Леонид Ильич, уже вторые сутки обдумывающий план решения проблемы с американцами, был уверен, что, отдав этот приказ, он получит желаемое действие и максимальный результат, только исходя из характера и системы мышления Юрия Владимировича Андропова.

– Это так записали! – тихо сказал генсек.

– Сказать более точно пока невозможно, но меры по модернизации принимаются. Может быть, обсудить этот вопрос на секретариате или в рамках отдела ЦК с приглашением ответственных лиц? Только что это даст, в практическом смысле этого слова? – Андропов остановился, видя, что генсек хоть и продолжает его слушать, однако едва уловимые сарказм и пренебрежение, промелькнувшие на лице, заставили сделать вывод о том, что он знает все подробности этого дела.

Андропов выпрямился в кресле и немного поводил плечами, показывая, как он сильно устал от всего. Продолжил, пытаясь отвлечь от этой скользкой темы, другим тоном:

– Из министерств постоянно идут заявки в Государственную комиссию по военно-промышленным вопросам, все хотят получить новейшие западные разработки, технологии, машины, механизмы, комплектующие. Мы, исходя из этих заявок, каждый год составляем разведывательный план. Реализацией занимается управление «Т» (научно-техническая разведка) Первого Главного Управления КГБ. Ежегодный бюджет госкомиссии составляет 12 миллиардов французских франков. Такие большие деньги позволяют нам успешно получать необходимую информацию… – Андропов достал свой блокнот и зачитывал оттуда цифры.

Краем глаза он заметил, что генсек открыл ящик стола и достал блокнот для поручений.
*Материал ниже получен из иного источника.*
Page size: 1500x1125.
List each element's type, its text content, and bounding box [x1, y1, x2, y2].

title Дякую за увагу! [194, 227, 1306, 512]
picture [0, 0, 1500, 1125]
– Нет! Хорош! – вдруг неожиданно и резко перебил его Леонид Ильич. – Надо сделать так, чтобы они знали, и знали на полную катушку, вот тогда-то они присядут подписать договор! – И приготовился пометить в своем блокноте для поручений.

Юрий Владимирович понял сразу, что хочет сказать этой фразой Брежнев, но признаться себе в этом он отказывался. Волна тяжелого страха прошлась по всему телу, сверху вниз, и засела в копчике, отчего он дернулся и изменил позу на стуле.

– Кто должен знать? – быстро, почти скороговоркой, хриплым шепотом выдохнул он, наперед зная, что конкретного ответа не будет.

Брежнев закрыл блокнот, сделав запись, и, положив его в ящик письменного стола, поднял на председателя глаза.

– Сам знаешь, кто и каким манером! Чего спрашиваешь, если все знаешь сам! – недовольным, слегка брюзжащим голосом отозвался генсек.

Андропов, чувствуя, как его начинает колотить мелкая дрожь, постарался сконцентрироваться, лихорадочно соображая, как оттянуть конкретный приказ от первого лица державы. «Нет, эта днепропетровская глыба не прошибаема! Его не своротить! Если принял решение, то прет трактором!»

– Леонид Ильич, тут надо хорошо подумать. Какого рода и какой степени информацию им дать? Как обставить все это? Рябов недавно стал секретарем по этим вопросам, не вполне владеет материалом и, что немаловажно, молодой еще в таких делах. Главное, как воспримет это Устинов, он же встанет на дыбы! – Андропов начал старательно проверять границы желаний Брежнева, стараясь понять для себя, где кроется опасность в этом, как он хорошо понял, уже окончательно утвердившемся у генсека, принятом решении.